> [Exercise material]
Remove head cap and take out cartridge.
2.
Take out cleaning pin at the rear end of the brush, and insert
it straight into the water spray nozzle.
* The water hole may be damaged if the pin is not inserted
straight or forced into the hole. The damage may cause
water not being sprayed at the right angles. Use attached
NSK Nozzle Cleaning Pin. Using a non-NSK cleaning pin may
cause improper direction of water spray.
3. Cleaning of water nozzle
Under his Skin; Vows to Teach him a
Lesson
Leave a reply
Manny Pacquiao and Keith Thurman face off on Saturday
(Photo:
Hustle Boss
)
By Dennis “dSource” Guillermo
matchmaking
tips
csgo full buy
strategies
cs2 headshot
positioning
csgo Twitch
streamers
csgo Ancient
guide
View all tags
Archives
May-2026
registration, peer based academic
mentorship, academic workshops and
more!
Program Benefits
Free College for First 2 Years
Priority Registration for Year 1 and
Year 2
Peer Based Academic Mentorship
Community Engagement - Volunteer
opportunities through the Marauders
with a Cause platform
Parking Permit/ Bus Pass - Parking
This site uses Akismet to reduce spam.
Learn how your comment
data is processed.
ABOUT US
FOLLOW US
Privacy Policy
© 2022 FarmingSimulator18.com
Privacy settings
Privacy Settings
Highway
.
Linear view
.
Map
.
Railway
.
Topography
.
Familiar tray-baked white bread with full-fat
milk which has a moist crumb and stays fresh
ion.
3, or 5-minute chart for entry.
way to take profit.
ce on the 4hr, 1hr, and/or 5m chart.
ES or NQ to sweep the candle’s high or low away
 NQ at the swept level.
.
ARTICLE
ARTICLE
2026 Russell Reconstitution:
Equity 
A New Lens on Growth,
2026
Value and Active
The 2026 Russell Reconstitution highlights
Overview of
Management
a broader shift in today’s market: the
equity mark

> [What is required] For each line above that contains the word "with", copy that line.

> [Exercise response]
with a Cause platform
Familiar tray-baked white bread with full-fat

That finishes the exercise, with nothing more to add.